— BEGIN SOURCE EXCERPT —

When Jason Kidd first entered the NBA as a rookie with the Dallas Mavericks in 1994, Bradley Beal was literally in diapers.
 
Thursday night at Verizon Center, the two guards were on the same court – one approaching the end of a brilliant 18-year NBA career, the other hoping to achieve the same greatness.
 
“It was weird, actually, knowing he’s a future Hall of Famer,” Beal, 19, said of his first NBA game against Kidd, 39.
 
“He’s probably one of the best point guards who ever played.  It’s a great feeling, but at the same time I’m playing against him so I just have to attack him and get the best of him.”
 
For the record, Beal and Kidd both came off the bench on Thursday. In 25:35, Beal recorded 15 points, five assists, one steal and one turnover. In 22:56, Kidd had four points, four assists, three steals and three turnovers.
 
One of those steals came against Beal.
 
“That’s a vet move,” Beal said of his one turnover. “I should have seen that coming. That’s how smart these guys are and how experienced they are. I just have to catch up to them and be two steps ahead of them.”
 
With 17,071 career points, Kidd has proven why the Mavericks took him with the second pick overall of the 1994 draft. Beal has the next 15 years to prove why the Wizards made him the third pick overall last June.
 
Wizards teammate Martell Webster says that after two preseason games Beal already is starting to show glimpses of greatness.

— END SOURCE EXCERPT —
— BEGIN INFORMATION GIVEN —

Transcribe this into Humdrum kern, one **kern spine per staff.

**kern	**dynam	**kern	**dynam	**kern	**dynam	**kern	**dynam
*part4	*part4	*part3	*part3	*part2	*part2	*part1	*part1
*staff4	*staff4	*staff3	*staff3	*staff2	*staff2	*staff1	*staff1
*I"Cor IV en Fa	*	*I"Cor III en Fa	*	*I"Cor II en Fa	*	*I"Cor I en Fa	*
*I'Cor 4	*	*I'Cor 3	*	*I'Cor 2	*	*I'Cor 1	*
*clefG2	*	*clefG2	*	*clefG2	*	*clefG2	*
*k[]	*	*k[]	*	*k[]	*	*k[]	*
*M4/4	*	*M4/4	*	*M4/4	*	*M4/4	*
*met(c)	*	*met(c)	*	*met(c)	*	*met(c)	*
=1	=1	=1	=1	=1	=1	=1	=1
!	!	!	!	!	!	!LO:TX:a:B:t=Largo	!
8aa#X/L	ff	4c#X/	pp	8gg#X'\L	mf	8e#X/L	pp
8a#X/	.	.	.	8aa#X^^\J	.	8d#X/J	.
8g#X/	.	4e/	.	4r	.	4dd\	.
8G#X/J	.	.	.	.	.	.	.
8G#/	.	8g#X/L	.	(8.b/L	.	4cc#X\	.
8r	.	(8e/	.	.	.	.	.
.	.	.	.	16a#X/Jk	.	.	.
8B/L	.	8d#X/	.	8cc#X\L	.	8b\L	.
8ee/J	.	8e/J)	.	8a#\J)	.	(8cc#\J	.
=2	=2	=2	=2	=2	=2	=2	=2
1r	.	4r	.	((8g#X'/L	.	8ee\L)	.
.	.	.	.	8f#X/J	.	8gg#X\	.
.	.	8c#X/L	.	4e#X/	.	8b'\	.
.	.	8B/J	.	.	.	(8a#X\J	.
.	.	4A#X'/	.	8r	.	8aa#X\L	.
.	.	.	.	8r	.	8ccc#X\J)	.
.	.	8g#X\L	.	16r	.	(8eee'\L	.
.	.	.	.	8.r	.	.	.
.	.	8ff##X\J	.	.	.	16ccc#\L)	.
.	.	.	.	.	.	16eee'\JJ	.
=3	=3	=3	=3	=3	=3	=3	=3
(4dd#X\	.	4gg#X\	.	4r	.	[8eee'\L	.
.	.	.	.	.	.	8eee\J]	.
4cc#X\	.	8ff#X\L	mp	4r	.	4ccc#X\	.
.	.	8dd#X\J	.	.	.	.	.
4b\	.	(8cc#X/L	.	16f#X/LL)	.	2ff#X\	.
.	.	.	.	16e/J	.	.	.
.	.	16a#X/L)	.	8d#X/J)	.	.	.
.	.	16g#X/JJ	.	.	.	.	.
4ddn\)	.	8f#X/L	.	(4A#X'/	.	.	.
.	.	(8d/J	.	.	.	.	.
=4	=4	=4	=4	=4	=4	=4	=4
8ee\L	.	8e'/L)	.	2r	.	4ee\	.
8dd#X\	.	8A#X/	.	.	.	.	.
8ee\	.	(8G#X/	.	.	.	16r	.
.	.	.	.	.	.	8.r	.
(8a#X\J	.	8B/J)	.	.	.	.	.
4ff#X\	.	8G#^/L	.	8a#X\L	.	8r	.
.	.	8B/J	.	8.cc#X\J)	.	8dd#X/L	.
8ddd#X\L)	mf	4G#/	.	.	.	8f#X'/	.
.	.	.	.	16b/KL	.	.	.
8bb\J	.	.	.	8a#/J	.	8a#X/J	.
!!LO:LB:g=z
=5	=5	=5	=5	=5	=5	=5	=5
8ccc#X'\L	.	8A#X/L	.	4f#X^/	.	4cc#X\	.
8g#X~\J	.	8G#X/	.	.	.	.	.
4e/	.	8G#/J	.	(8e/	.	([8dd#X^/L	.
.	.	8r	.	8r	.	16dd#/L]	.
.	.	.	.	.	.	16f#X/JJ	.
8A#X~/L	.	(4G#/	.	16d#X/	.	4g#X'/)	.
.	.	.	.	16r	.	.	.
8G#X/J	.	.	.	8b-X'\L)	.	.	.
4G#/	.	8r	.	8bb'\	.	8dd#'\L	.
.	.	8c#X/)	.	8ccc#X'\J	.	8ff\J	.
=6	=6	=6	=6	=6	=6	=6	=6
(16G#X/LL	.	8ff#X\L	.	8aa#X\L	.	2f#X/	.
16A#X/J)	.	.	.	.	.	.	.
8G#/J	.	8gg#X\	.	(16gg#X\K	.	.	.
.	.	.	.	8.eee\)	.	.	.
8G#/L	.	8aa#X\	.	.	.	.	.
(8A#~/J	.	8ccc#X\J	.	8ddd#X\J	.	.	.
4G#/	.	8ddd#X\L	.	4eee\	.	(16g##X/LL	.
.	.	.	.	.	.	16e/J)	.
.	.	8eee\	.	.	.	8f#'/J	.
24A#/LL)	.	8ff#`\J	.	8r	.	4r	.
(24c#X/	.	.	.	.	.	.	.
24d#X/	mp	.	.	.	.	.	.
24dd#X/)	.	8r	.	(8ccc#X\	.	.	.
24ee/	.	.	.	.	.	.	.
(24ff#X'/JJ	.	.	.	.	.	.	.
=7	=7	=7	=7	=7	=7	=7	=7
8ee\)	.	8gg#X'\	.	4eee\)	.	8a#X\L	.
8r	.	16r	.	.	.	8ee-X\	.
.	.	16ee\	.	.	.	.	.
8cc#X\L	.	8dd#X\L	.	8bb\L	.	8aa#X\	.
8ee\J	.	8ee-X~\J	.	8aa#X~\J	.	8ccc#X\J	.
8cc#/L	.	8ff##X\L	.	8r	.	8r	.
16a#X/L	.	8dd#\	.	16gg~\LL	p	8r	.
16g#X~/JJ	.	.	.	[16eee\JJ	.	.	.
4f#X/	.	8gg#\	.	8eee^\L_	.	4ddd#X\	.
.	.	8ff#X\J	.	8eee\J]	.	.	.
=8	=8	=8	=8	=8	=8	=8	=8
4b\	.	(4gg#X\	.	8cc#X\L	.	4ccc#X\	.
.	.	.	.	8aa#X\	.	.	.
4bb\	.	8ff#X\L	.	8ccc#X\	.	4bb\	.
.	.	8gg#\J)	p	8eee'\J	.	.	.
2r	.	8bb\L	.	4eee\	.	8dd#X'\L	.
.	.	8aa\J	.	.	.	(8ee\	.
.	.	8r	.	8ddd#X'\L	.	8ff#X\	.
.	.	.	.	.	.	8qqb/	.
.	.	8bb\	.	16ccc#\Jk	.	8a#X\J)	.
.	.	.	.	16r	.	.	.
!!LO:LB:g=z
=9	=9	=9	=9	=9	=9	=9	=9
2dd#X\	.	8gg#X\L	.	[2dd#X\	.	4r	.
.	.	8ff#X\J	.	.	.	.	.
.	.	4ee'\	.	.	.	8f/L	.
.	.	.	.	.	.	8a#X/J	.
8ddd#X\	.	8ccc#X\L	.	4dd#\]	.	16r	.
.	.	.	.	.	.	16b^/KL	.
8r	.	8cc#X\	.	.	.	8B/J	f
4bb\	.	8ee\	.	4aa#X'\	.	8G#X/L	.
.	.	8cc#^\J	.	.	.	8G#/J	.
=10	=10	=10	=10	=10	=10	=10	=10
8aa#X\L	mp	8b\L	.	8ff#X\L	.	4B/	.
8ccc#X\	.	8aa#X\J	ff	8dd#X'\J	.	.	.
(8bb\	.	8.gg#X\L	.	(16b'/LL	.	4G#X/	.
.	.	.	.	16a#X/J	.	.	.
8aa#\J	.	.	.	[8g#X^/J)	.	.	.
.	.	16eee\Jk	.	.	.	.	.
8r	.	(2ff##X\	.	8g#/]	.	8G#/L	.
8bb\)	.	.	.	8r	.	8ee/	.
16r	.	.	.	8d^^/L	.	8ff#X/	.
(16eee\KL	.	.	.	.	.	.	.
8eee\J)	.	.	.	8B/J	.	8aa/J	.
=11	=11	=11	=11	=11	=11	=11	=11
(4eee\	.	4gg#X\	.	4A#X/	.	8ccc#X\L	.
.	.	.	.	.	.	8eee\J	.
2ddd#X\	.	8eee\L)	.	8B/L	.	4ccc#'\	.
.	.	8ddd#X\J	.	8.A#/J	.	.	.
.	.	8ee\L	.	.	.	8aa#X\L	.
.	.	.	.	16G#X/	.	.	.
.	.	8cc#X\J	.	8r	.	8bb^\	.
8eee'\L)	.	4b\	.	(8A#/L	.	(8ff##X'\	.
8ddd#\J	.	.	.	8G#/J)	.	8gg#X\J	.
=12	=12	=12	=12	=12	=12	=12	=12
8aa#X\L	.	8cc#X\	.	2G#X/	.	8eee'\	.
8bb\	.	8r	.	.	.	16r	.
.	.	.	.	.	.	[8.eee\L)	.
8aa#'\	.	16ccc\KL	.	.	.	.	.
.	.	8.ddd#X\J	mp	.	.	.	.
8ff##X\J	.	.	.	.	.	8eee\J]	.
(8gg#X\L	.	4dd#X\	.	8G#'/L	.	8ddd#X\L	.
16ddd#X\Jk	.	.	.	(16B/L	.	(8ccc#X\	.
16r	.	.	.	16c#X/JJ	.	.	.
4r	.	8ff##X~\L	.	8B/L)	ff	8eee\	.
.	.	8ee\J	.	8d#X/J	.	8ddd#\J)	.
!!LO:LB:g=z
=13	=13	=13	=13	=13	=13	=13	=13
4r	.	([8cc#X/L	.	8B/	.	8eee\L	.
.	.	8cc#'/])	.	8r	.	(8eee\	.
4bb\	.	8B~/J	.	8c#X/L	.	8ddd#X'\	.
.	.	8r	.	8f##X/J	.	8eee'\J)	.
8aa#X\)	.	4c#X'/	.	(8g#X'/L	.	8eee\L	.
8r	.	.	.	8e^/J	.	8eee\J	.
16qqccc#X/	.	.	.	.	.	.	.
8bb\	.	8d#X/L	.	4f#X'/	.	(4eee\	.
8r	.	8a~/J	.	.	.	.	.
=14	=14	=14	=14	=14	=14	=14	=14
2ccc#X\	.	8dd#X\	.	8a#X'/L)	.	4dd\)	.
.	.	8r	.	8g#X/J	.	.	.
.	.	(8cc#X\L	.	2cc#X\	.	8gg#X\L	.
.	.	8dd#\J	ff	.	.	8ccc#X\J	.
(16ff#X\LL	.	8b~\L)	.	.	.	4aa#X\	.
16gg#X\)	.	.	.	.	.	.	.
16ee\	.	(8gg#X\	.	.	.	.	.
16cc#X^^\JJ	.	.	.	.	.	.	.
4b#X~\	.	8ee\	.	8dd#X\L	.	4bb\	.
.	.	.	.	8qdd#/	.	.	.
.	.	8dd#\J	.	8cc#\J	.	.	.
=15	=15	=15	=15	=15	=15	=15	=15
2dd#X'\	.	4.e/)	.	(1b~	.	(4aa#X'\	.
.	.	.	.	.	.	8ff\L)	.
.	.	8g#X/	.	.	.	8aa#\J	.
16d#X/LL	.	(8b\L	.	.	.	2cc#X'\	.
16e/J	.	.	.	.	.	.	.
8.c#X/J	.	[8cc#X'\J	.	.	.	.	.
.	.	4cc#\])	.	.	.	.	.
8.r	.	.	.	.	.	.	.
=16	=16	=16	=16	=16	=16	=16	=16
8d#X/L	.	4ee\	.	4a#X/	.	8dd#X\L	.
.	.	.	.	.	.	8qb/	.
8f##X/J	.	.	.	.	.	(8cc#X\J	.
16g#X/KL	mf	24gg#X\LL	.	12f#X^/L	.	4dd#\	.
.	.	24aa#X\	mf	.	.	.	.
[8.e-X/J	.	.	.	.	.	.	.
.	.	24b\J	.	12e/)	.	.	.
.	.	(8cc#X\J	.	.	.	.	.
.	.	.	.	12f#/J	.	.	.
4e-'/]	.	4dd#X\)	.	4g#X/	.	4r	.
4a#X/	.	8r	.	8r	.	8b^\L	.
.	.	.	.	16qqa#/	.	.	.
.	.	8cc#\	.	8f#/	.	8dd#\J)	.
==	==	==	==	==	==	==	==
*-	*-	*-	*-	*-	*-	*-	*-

— END INFORMATION GIVEN —

§ GOALS
a) Please reproduce a passage from the Beal and Kidd article word for word, starting at the words "When Jason Kidd" and ending after the words "against Kidd, 39.".
b) Using the Beal and Kidd article, mark each statement yes or no and quote the exact words that settle it: (i) Kidd entered the NBA with the Dallas Mavericks in 1994; (ii) Beal started Thursday's game; (iii) the Wizards made Beal the second pick overall.
c) Extend the Beal and Kidd article from its final sentence.

§ ANSWERS GIVEN
a)
When Jason Kidd first entered the NBA as a rookie with the Dallas Mavericks in 1994, Bradley Beal was literally in diapers.
 
Thursday night at Verizon Center, the two guards were on the same court – one approaching the end of a brilliant 18-year NBA career, the other hoping to achieve the same greatness.
 
“It was weird, actually, knowing he’s a future Hall of Famer,” Beal, 19, said of his first NBA game against Kidd, 39.

b)
(i) Yes: "When Jason Kidd first entered the NBA as a rookie with the Dallas Mavericks in 1994"
(ii) No: "Beal and Kidd both came off the bench on Thursday."
(iii) No: "the Wizards made him the third pick overall last June."

c)
 
“He says he wants to compare himself to Ray Allen, but he’s a little more flash than Ray Allen,” Webster said. “I’d say he has a little of the flash, D Wade, in him.
 
“He can slash, put it on the floor, and make contact. That’s big. When you can establish yourself at the free throw line, seven, eight times a game, that’s a big difference.
 
“He’s got it. He’s still a rookie. He’s learning the basics. If he keeps watching the players that he admires, takes little bits and adds them to himself, he’ll be a star in this league.”
 
Wizards point guard Jannero Pargo says what impresses him most about Beal is his ability to play a calm game when the pace is furious.
 
“I'm very impressed,” Pargo said. “I think he's poised beyond his years. He's aggressive, but he’s not moving too fast.. He plays the game at his own pace. He's not rattled by anything. He takes the game as it comes to him and that's very refreshing for a rookie.”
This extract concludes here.